Fue hace algo más de un año cuando a este paseante se le ocurrió escribir un artículo sobre la muerte de los libros, que despertó algún que otro alarido en las redes donde encalla la inteligencia. Los libros, esos ilustres cadáveres, nos siguen emocionando como lo hacen los cementerios de las ciudades con más historia. Se aprende mucho de Europa recorriendo los camposantos de París y no menos de la vanidad argentina por entre los mausoleos de La Recoleta, en Buenos Aires. Son muertos que nos permiten mantenernos de pie en la vida.
Para este lunes, cuando llega al calendario el Día Internacional de las Bibliotecas, el pronóstico del tiempo anuncia chubascos sobre Dublín.
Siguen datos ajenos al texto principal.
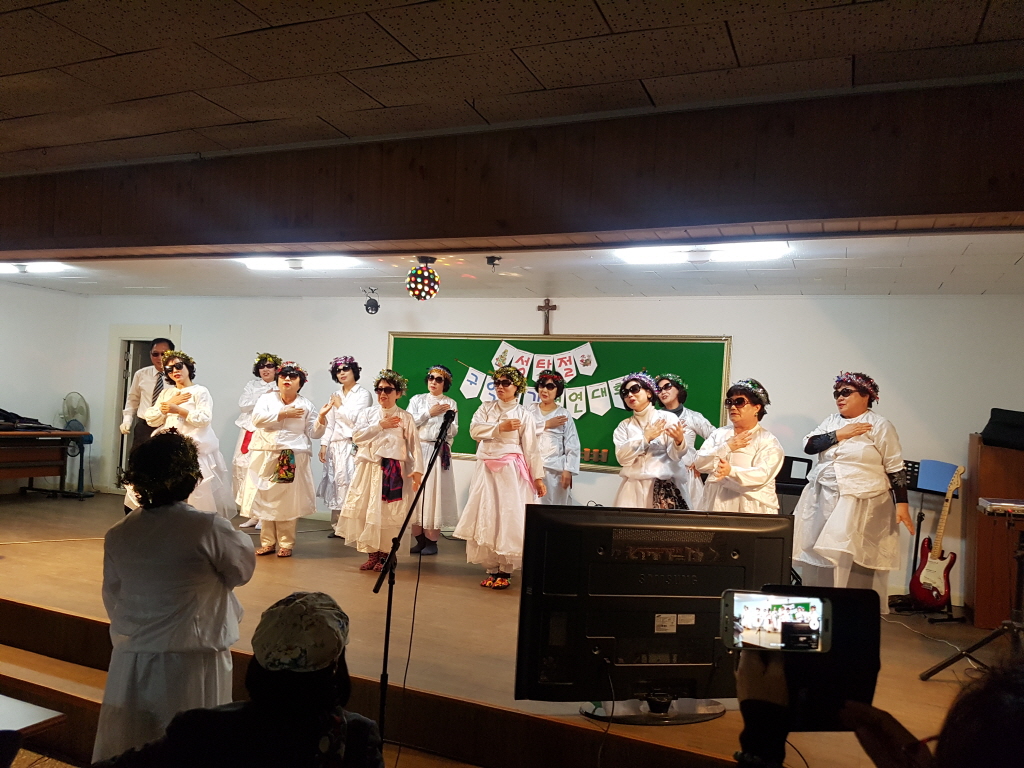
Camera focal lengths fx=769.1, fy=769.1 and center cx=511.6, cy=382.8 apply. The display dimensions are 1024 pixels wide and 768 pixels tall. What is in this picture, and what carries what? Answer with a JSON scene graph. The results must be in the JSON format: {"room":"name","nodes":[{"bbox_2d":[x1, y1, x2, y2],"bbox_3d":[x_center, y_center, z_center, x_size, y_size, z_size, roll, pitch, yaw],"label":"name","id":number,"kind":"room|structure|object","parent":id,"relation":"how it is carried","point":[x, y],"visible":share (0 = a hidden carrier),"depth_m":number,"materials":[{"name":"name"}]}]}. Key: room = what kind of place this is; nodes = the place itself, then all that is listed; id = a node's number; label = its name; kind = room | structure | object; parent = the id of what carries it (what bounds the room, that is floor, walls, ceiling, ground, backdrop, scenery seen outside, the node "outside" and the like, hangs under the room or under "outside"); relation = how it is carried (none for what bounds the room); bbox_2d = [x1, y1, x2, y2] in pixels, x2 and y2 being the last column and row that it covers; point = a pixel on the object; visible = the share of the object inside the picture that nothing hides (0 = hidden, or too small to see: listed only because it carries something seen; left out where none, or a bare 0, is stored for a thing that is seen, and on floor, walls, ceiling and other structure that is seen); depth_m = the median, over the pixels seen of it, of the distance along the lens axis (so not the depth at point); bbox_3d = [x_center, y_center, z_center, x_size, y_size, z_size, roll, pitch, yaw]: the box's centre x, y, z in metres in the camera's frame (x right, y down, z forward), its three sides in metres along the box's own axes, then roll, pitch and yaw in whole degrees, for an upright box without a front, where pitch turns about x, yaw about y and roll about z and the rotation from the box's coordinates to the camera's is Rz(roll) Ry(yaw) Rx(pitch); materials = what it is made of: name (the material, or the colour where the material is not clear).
{"room":"event hall","nodes":[
{"label":"event hall","id":0,"kind":"room"},
{"bbox_2d":[0,279,85,495],"bbox_3d":[-6.499,-0.008,7.147,0.150,2.596,5.257,2,-2,23],"label":"left wall","id":1,"kind":"structure","parent":0,"point":[11,379],"depth_m":9.08,"materials":[{"name":"white paint"}]},
{"bbox_2d":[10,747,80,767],"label":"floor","id":2,"kind":"structure","parent":0,"point":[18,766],"depth_m":3.32,"materials":[{"name":"brown"}]},
{"bbox_2d":[0,693,64,736],"bbox_3d":[-2.125,1.330,2.152,1.184,0.707,1.067,2,-2,23],"label":"table","id":3,"kind":"object","parent":2,"relation":"on","point":[30,723],"visible":0.98,"depth_m":2.39,"materials":[{"name":"wood"}]},
{"bbox_2d":[0,618,108,762],"bbox_3d":[-2.430,1.523,3.636,1.941,0.371,0.792,2,-2,23],"label":"stage steps","id":4,"kind":"structure","parent":2,"relation":"on","point":[15,676],"depth_m":3.66,"materials":[{"name":"brown wood"}]},
{"bbox_2d":[93,430,255,767],"bbox_3d":[-1.152,0.864,2.639,0.516,1.390,0.507,2,-2,23],"label":"woman","id":5,"kind":"object","parent":2,"relation":"on","point":[151,530],"visible":0.92,"depth_m":2.50},
{"bbox_2d":[99,592,383,767],"bbox_3d":[-0.620,1.090,1.840,0.635,1.135,0.631,2,-2,11],"label":"person","id":6,"kind":"object","parent":2,"relation":"on","point":[344,719],"visible":0.99,"depth_m":1.76},
{"bbox_2d":[374,411,460,756],"bbox_3d":[-0.400,0.910,3.390,0.480,1.466,0.552,2,-2,23],"label":"microphone stand","id":7,"kind":"object","parent":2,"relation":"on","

La lluvia, que en este octubre ha caído incluso tormentosa sobre la capital de Irlanda, es un motivo tan bueno como cualquier otro para refugiarse en el Trinity College y asomarse a su incomparable biblioteca.
Al entrar, te recibe un característico olor a viejo por la mezcla continua de páginas centenarias, maderas de oscuro barniz y falta de ventilación. El aspecto, más allá de la pituitaria, es impresionante.
La bóveda se vuelca sobre ti como la quilla de un barco que hubiera dado la vuelta en un naufragio, dejando a tu alcance el conocimiento de la Humanidad. Azorado por el espectáculo, agradeces que los anaqueles estén atiborrados de volúmenes impresos en folio, con sus lomos conteniendo toda una panoplia de caligrafías doradas hasta donde te alcanza la vista. Más arriba, el universo borgiano continúa y sólo es posible llegar hasta allí por medio de escaleras.
Al nivel de lo terrenal, custodiando cada tramo de la biblioteca, el busto de una eminencia, hasta ahora sólo masculina. Es al fondo donde ya esperan, tapadas y pacientes, las efigies de las cuatro primeras mujeres que verán reconocido su mérito en este templo laico del saber.
En estos mismos días de lluvia y otoño, en Candem Street sigue abierta la última librería de la ciudad. Que no es tal, pero que así se anuncia. «The Last Bookshop» apila decenas de miles de volúmenes. A un lado y otro de la entrada, las estanterías pretenden guardar un cierto orden temático. En el centro, la dependienta no levanta la vista ni siquiera cuando te intuye. Conforme avanzas, aumenta el número de sacos azules, repletos de libros, condenados ad aeternum al desorden más absoluto. Huele también a papel viejo, aunque sin el charme del Trinity. No hay ningún turista.
Al salir, un hombre más que jubilado te pregunta si es ahí donde se compran libros. Antes de que le respondas, ya está dentro, camino de la mujer sin rostro que, es de suponer, le atenderá.
Libros. Libros. Libros.
Después de algunas décadas de deambular por este planeta es legítimo sospechar que a los seres humanos se les soporta mejor por lo que escriben que por lo que hacen. Por eso la añoranza de que ya no se escriban cartas de amor, incluso entre adúlteros. Por eso, también, algunos hemos devorado volumen tras volumen, habitándonos de extraños que dejaban de serlo a cada página. Los libros, esos compañeros que son tu pasado. Son, indefectiblemente, el pasado.
Lo que está más allá del tiempo es nuestro pensamiento, que a veces vence a la muerte, esa cita tan vulgar, siempre a pie de página.
Por eso, rodearse de libros, en una biblioteca fastuosa o en la penúltima librería de Dublín, te obliga a la euforia de saberte vivo. Y a reconocer que, como ellos, puedes ser libre aun estando enjaulado, a la espera de que alguien te recoja en sus manos. Todo depende de lo que llevas dentro y de quien sepa leerlo.
Hoy, eso también podemos celebrarlo.